Page excerpt section start

| Statement | Rarely needed | Each statement can use a different server connection |
</execution_process>
<best_practices>
- Normalize First: Optimize later based on data
- Index Thoughtfully: Based on actual query patterns
- Use Migrations: Never modify schema directly
- Monitor Performance: Use database profiling tools
- Plan for Scale: Consider partitioning for large tables
- Upgrade to PostgreSQL 17: Benefit from new VACUUM memory manager, SQL/JSON functions, and incremental backup support
- Use pgvector for AI: Store embeddings in PostgreSQL with HNSW or IVFFlat indexes before reaching for a dedicated vector database
- JSONB at Scale: Promote hot JSONB fields to generated columns with B-tree indexes; use GIN for containment queries
- Always Pool Connections: Use PgBouncer (transaction mode) or Supavisor for all production PostgreSQL deployments
- Partition Large Tables: Apply range (time-series), list (category), or hash (multi-tenant) partitioning for tables projected to exceed server RAM
</best_practices>
Design a schema for an e-commerce orders system
Example Response:
-- Users table
CREATE TABLE users (
id UUID PRIMARY KEY DEFAULT gen_random_uuid(),
email VARCHAR(255) UNIQUE NOT NULL,
created_at TIMESTAMP DEFAULT NOW()
);
-- Orders table
CREATE TABLE orders (
id UUID PRIMARY KEY DEFAULT gen_random_uuid(),
user_id UUID REFERENCES users(id),
status VARCHAR(20) DEFAULT 'pending',
total_amount DECIMAL(10,2),
created_at TIMESTAMP DEFAULT NOW()
);
-- Order items (1:N relationship)
CREATE TABLE order_items (
id UUID PRIMARY KEY DEFAULT gen_random_uuid(),
order_id UUID REFERENCES orders(id) ON DELETE CASCADE,
product_id UUID NOT NULL,
quantity INTEGER NOT NULL,
unit_price DECIMAL(10,2)
);
-- Indexes for common queries
CREATE INDEX idx_orders_user ON orders(user_id);
CREATE INDEX idx_orders_status ON orders(status);
CREATE INDEX idx_order_items_order ON order_items(order_id);
</usage_example>
Rules
- Always justify denormalization with performance data
- Include rollback strategy for all migrations
- Document relationships and constraints
Related Workflow
This skill has a corresponding workflow for complex multi-agent scenarios:
- Workflow:
.claude/workflows/database-architect-skill-workflow.md - When to use workflow: For comprehensive database design including requirements analysis, schema design, query optimization, migration planning, and testing (multi-phase, multi-agent)

Page excerpt section end

• _What to work on_
a – Duplicate the part of the database design excerpt that begins at the words "CREATE TABLE order_items" and ends after the words "unit_price DECIMAL(10,2)".
b – Name every index created by a CREATE INDEX statement in the database design excerpt.
c – Resume the database design excerpt after its final sentence, carrying on its content.
The records are drawn from a source unrelated to the database design excerpt.

Extracted records section start

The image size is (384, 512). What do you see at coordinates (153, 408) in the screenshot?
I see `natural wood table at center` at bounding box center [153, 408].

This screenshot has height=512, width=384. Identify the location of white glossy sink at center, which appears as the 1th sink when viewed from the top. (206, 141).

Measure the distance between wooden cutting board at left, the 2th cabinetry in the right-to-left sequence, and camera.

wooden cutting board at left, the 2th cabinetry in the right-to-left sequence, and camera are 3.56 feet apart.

Extracted records section end

• _Outputs by task_
a –
CREATE TABLE order_items (
id UUID PRIMARY KEY DEFAULT gen_random_uuid(),
order_id UUID REFERENCES orders(id) ON DELETE CASCADE,
product_id UUID NOT NULL,
quantity INTEGER NOT NULL,
unit_price DECIMAL(10,2)

b – idx_orders_user, idx_orders_status, idx_order_items_order

c –
- When to use skill directly: For quick schema reviews or single-agent database tasks
Iron Laws
- NEVER make schema changes without versioned migrations that include both UP and DOWN scripts — manual DDL in production is not recoverable.
- ALWAYS normalize to at least 3NF before considering denormalization — never prematurely optimize without measured performance evidence.
- ALWAYS plan indexes based on actual query patterns from EXPLAIN ANALYZE — never add indexes speculatively before profiling real workloads.
- NEVER test or deploy a migration without running it against production-like data first — schema issues surface under realistic volume, not on empty tables.
- ALWAYS use connection pooling (Supavisor or PgBouncer) in production — direct connections from serverless functions exhaust the database connection limit under load.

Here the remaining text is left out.